I look forward to a time well beyond the 18th September, when the dust has settled on all the rancour and wrangling that I fear will now inevitably follow whatever the result of the vote. With that behind us, we can again see our family, friends, neighbours and work colleagues as just those that we care for and live and work with, rather than as people who have had to take sides in this most divisive of debates.
For all that the ‘Yes’ side have enjoyed this campaign, it deeply saddens me that this has been at the expense of so many on the ‘No’ side who have been made to feel uncomfortable, derided, and sometimes like strangers in their own land. Silenced, by bullying and intimidation. Put off speaking their mind through fear of those who shout loudest and who are so happy to denigrate their opponents. While there has been unacceptable behaviour on both sides, those who have tried to be active online or on the streets in promoting the case for staying together have encountered abuse and a lack of respect time and again. They know the truth of who has set out to silence and deride them, and above all else, the First Minister has set the tone with his cynical, divisive and manipulative onslaught on so much that is good about this lovely country of ours.

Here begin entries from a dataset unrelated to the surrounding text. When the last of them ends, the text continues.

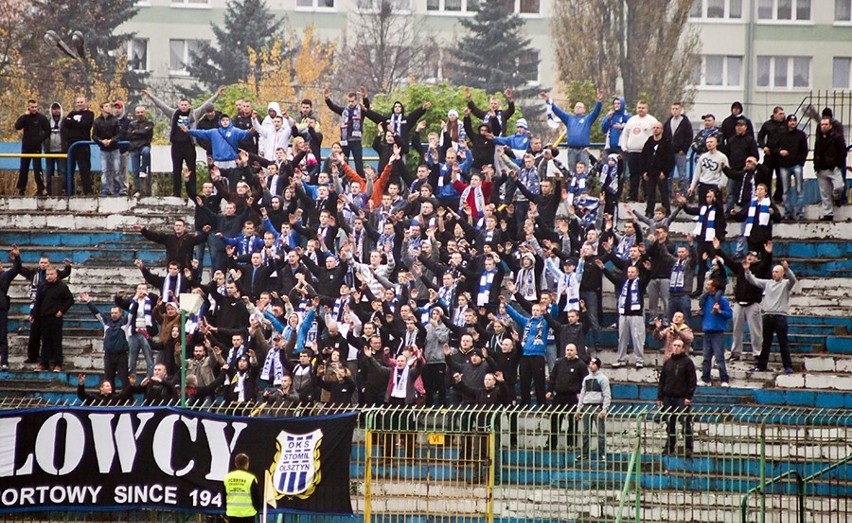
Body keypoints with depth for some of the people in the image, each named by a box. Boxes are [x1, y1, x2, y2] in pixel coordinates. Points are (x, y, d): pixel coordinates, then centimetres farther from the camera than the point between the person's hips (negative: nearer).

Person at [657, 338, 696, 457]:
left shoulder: (687, 362, 0)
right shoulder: (668, 363, 14)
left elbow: (692, 381, -4)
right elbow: (662, 380, 17)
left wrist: (688, 396, -12)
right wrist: (660, 397, 12)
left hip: (682, 398, -5)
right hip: (668, 397, 5)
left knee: (685, 423, -6)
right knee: (670, 424, 9)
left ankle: (688, 447, -3)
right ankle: (670, 446, 16)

I am concerned about whether I have done enough to confront the wrong doing of the Scottish Government and their corrosive nationalist propaganda. Sadly, if the ‘Yes’ vote is in the majority, I fear that some of the very people that have brought their passion to that campaign, will soon become deeply disillusioned with Alex Salmond and his brand of nationalism. They will be let down along with the rest of us, as it becomes clear that winning one man’s place in history has always taken precedence over the future well-being of the people of Scotland. There is even now, a growing sense of triumphalism in the nationalist camp, but there has been much to regret in how they have reached this point. The cost has been a heavy one. And we might all being paying for it for a very long time to come.
On the 18th September the nationalists want us to choose to turn our backs on the people of the rest of the United Kingdom – our families, friends and fellow countrymen and women. As I have said, the nationalists have had some good songs and have sung them well. But I hope with all my heart and mind that the great majority of the people of Scotland will vote ‘No’ on the 18th September, recognising as they do that ‘Separation’ , no matter how cheerfully and confidently it is sold, is still a sad old song of the past.